Bien, el Padre Superior, el administrador y el formador, los tres, sacerdotes, de mayor responsabilidad, fueron llevados directamente a la cárcel, como he dicho. Allí en un calabozo más bien pequeño se encontraron con varios canónigos de la catedral y algunos seglares católicos. Entraron el 20 de julio de 1936 y allí en esa habitación reducida llegaron a vivir 21 presos soportando un calor de horno, con poca ventilación, mala higiene, poca agua, etc. Al P. Leoncio Pérez, administrador de la Comunidad le interrogaron dónde escondía las armas, a lo que el padre contestó: “No quiero ni tengo otras armas que ésta”, mostrando el rosario.
El 2 de agosto, hacia las 2 de la madrugada los fueron a buscar junto con sus compañeros de celda, para llevarlos al cementerio y fusilarlos allí mismo. El perdón hacía sus verdugos y las oraciones fueron sus últimas palabras. (Vecinos y conversos así lo atestiguaron).
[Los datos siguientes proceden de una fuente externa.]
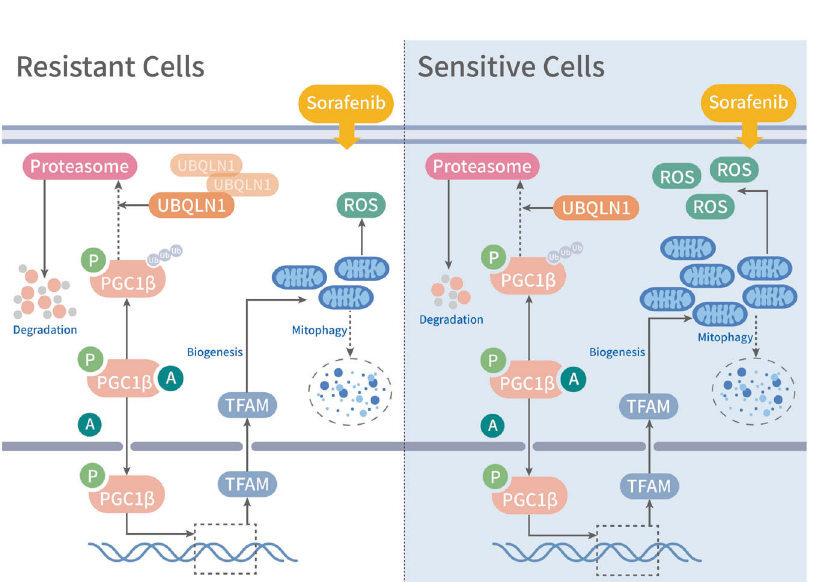
Fig. 6 Proposed mechanistic depiction of sorafenib resistance. The alleviated ROS responses in sorafenib-resistant HCC cells was due to decreased mitochondrial biogenesis. Mechanistic dissection indicated that upregulation of UBQLN1 in sorafenib-resistant HCC cells accelerated the protein degradation of PGC1 β , contributing to the decreased mitochondrial biogenesis and ROS generation, fi nally inducing sorafenib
A cinco Hermanos de edad muy avanzada los mandaron al Asilo de las Hermanitas de Ancianos Desamparados y escaparon de la masacre.
El resto de la comunidad los tenemos en el semisótano de la Sala de Actos de los escolapios, excepto los tres enfermos en el hospital. Allí en el Salón de Actos fueron objeto de toda clase de vejaciones, injurias y amenazas por parte de los milicianos, con el fin de obtener su apostasía, que renegaran de su fe. Para ello emplearon todos los medios que se les ocurrió: desde las ventanas de la calle eran insultados por la chusma, no podían agruparse ni rezar en comunidad, ni hablar, tenían que estar de espaldas a la pared, escaseaba la comida, también el agua a pesar de estar en pleno verano. No podían cambiarse de ropa, que se les pegaba con el sudor. Prohibido recibir los sacramentos- Dormían tal cual vestían en el suelo; pensemos que sus tres más importantes responsables de su formación no estaban con ellos.
El cabecilla de los anarquistas, era un ex seminarista y tenía las cosas muy bien calculadas, se había dicho: “el cuerpo sin cabeza, se desplomará”. Y para minar su firme voluntad de no dejar la fe, les llevaron prostitutas y milicianas, que quizá eran peores que las otras. No dejaron de insinuarse, tentarlos y provocarlos, sin conseguir nada, pues ellos, los seminaristas, muchachos de 20 a 25 años no les hicieron el menor caso, unos rezando, otros leyendo el breviario. Aquellas pobres mujeres insistían un día y otro, buscando los momentos más oportunos, la hora de la siesta y por las noches, sin pudor, tirándoles de la sotana, etc. Las “muchachas” salían cada vez más contrariadas al no poder seducir a ninguno. Ellas ignoraban que aquellos hombres que no sucumbían a sus artimañas tenían un secreto que les daba la fuerza necesaria para no vacilar en su fe.